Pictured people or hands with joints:

+++

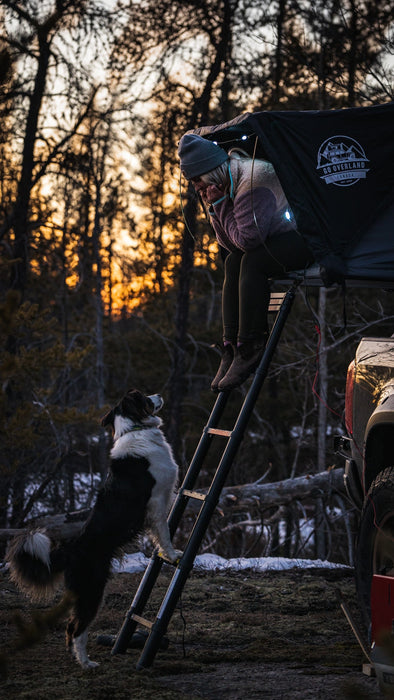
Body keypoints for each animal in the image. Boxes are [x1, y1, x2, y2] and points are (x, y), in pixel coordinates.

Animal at [6, 392, 180, 668]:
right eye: (143, 396)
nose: (159, 395)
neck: (135, 428)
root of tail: (71, 550)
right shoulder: (156, 502)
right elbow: (163, 533)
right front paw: (172, 555)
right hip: (92, 591)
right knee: (77, 629)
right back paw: (87, 664)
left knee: (70, 628)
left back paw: (78, 660)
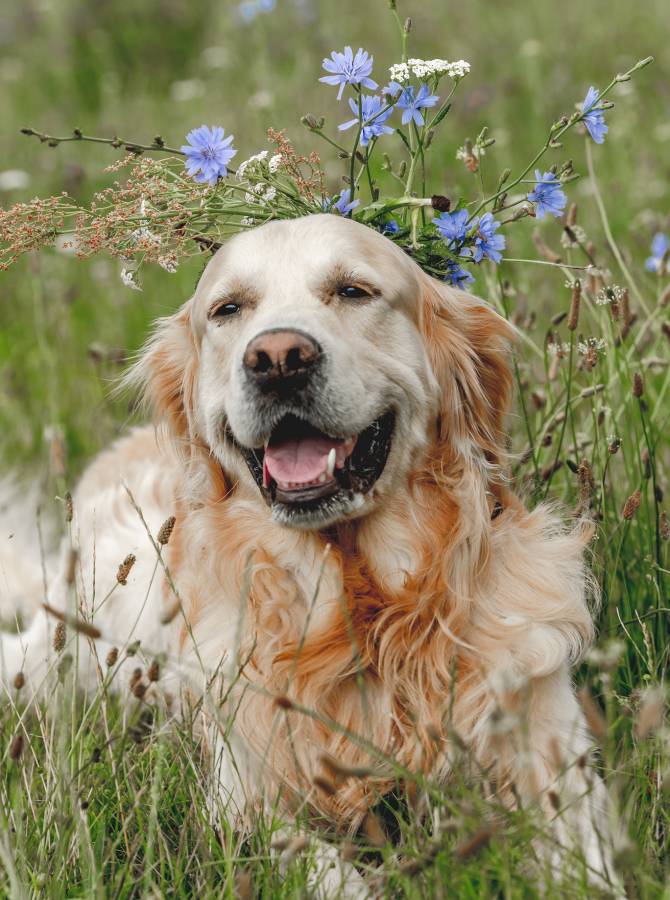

+++

Keep the pictures out of the copy and return the rest of the data above exactly.

Body keypoints for each animal in the image. Boxes are [x1, y1, x2, y2] and points are (x, y), in pixel coordinates.

Animal at [6, 392, 180, 668]:
right eye: (143, 396)
nose: (159, 395)
neck: (135, 428)
root of tail: (71, 550)
right shoulder: (156, 502)
right elbow: (163, 533)
right front paw: (172, 555)
right hip: (92, 591)
right knee: (77, 629)
right back paw: (87, 664)
left knee: (70, 628)
left back paw: (78, 660)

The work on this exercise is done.